[DATA EXTRACTS]
────────────────────────────────────────
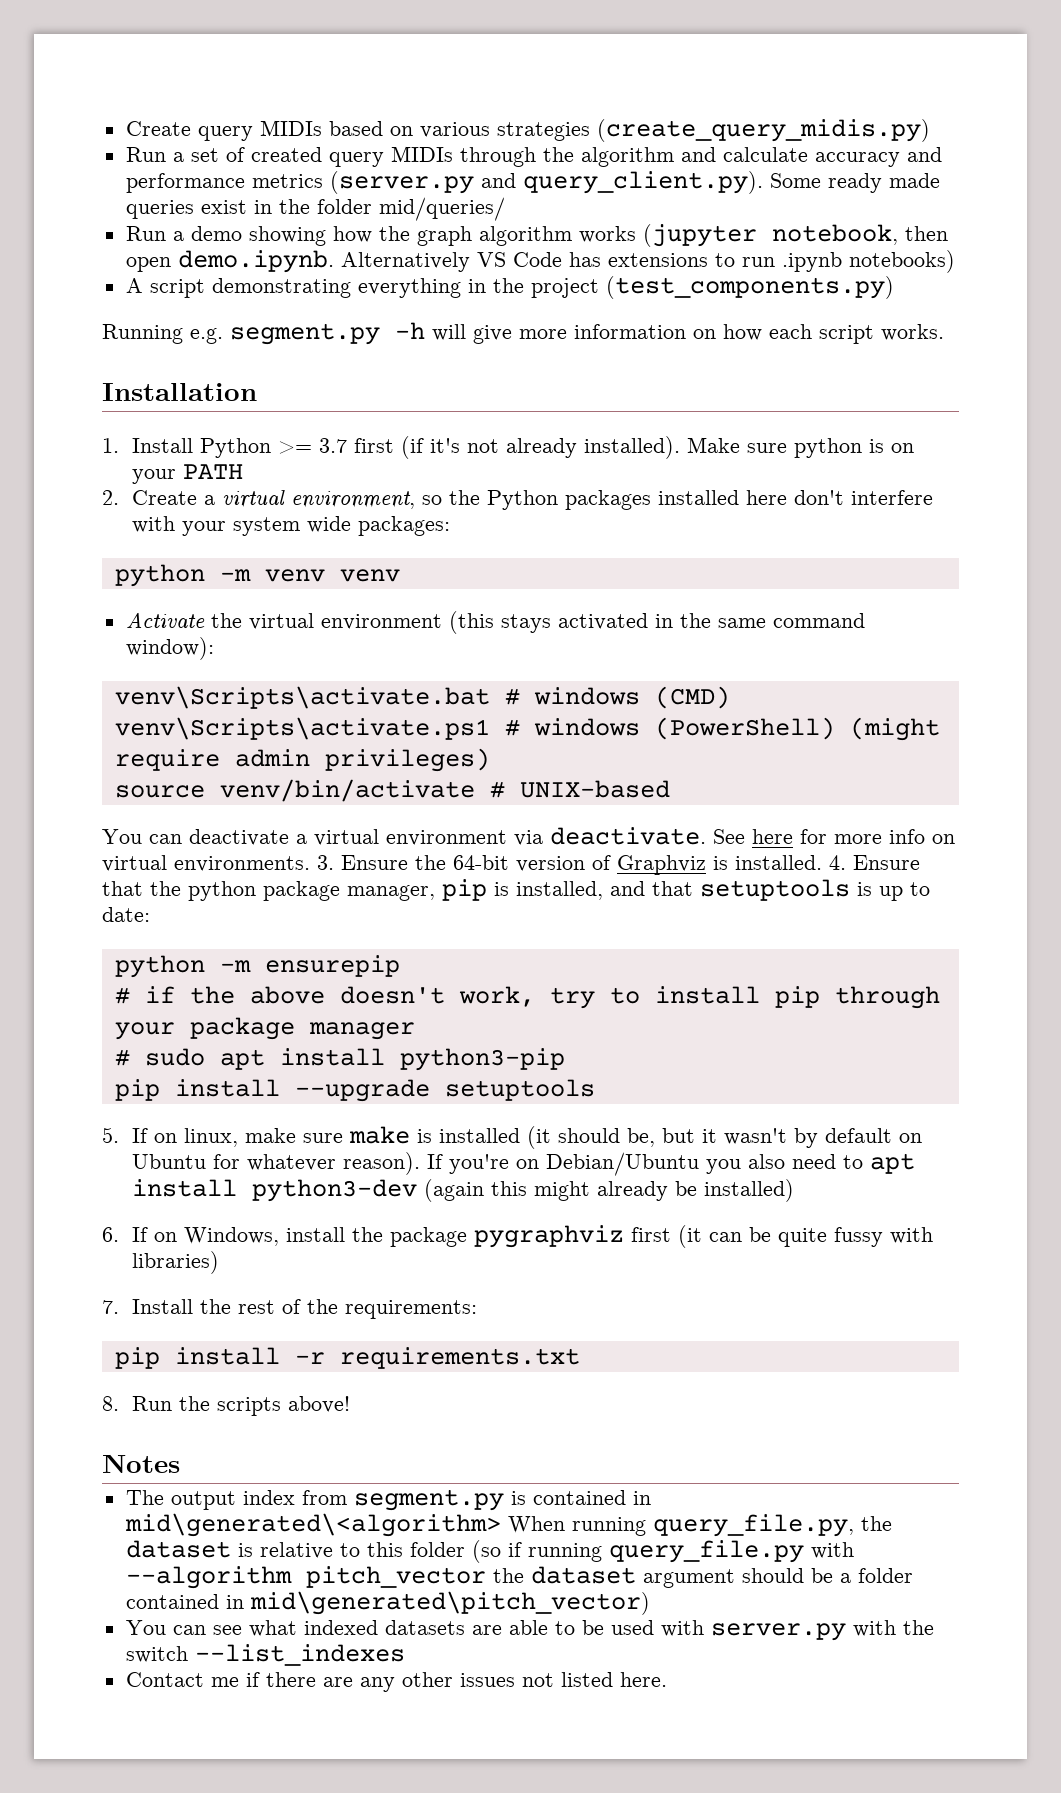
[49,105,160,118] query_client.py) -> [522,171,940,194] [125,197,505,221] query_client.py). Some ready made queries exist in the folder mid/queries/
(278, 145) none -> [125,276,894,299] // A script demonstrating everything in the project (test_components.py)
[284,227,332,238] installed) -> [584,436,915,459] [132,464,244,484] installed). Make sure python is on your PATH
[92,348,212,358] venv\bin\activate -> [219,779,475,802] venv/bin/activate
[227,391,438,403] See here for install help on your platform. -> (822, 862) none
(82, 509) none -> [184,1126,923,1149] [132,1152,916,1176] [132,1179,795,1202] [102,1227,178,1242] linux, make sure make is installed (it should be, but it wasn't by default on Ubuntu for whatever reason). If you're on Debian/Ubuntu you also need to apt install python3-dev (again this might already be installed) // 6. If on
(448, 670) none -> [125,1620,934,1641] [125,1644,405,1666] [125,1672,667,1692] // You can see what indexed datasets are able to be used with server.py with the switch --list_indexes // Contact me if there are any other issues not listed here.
────────────────────────────────────────
[YOUR ASSIGNMENT]
Please return each line of the listing above that contains "here".

[ANSWER TO THE PROBLEM]
[227,391,438,403] See here for install help on your platform. -> (822, 862) none
(448, 670) none -> [125,1620,934,1641] [125,1644,405,1666] [125,1672,667,1692] // You can see what indexed datasets are able to be used with server.py with the switch --list_indexes // Contact me if there are any other issues not listed here.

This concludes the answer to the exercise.